# Source text:
Adaptive Layouts in Compose Multiplatform

A couple of months ago the 1.0 version of adaptive layouts API was released for Android, allowing your app’s UI to adapt to different display sizes and configurations (including rotation changes). This contained a navigation suite as well as two Canonical layouts, defined as multi-pane scaffolds: ListDetailPaneScaffold and SupportingPaneScaffold.

These two scaffolds support different adaptive layouts that can adjust to different Android screens such as phones, foldables and tablets. This means you can share your screens UI between different form factors while still making the most of the screen space.

When Compose Multiplatform 1.7.1 was released, it included adaptive layouts. This means adaptive layouts are now available for Android, iOS, Desktop, and Web. So how does it work? This post will go into how canonical layouts are implemented, how well it works with each platforms, and how it differs from the AndroidX API..

# Using the information:
1. Answer these questions using the post on adaptive layouts:
(a) Which two scaffolds does it name as the Canonical layouts?
(b) Which Compose Multiplatform release included adaptive layouts?
(c) Which platforms does it say adaptive layouts are now available for?
2. Print the passage of the post on adaptive layouts from "A couple of" up to and including "the screen space.".

# Data block:
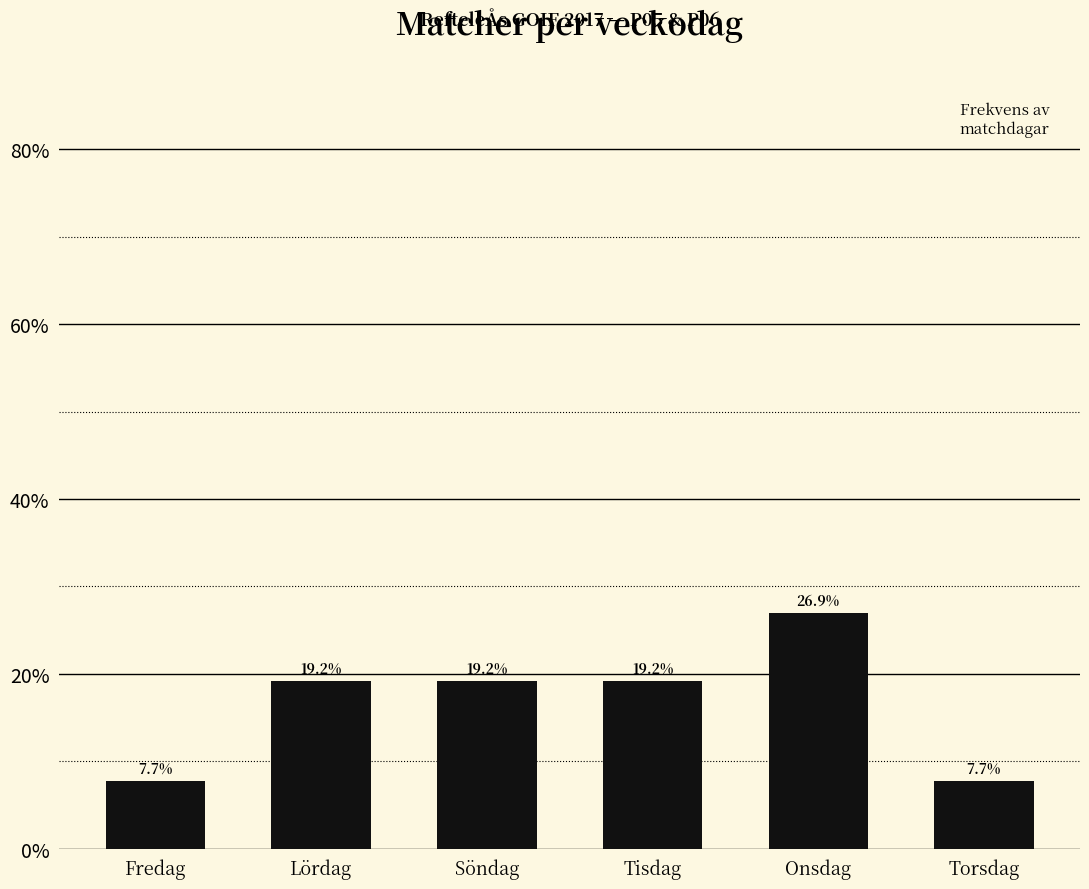

What is the average value?

16.7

# Solution set:
1.
(a) ListDetailPaneScaffold and SupportingPaneScaffold
(b) Compose Multiplatform 1.7.1
(c) Android, iOS, Desktop, and Web

2.
A couple of months ago the 1.0 version of adaptive layouts API was released for Android, allowing your app’s UI to adapt to different display sizes and configurations (including rotation changes). This contained a navigation suite as well as two Canonical layouts, defined as multi-pane scaffolds: ListDetailPaneScaffold and SupportingPaneScaffold.

These two scaffolds support different adaptive layouts that can adjust to different Android screens such as phones, foldables and tablets. This means you can share your screens UI between different form factors while still making the most of the screen space.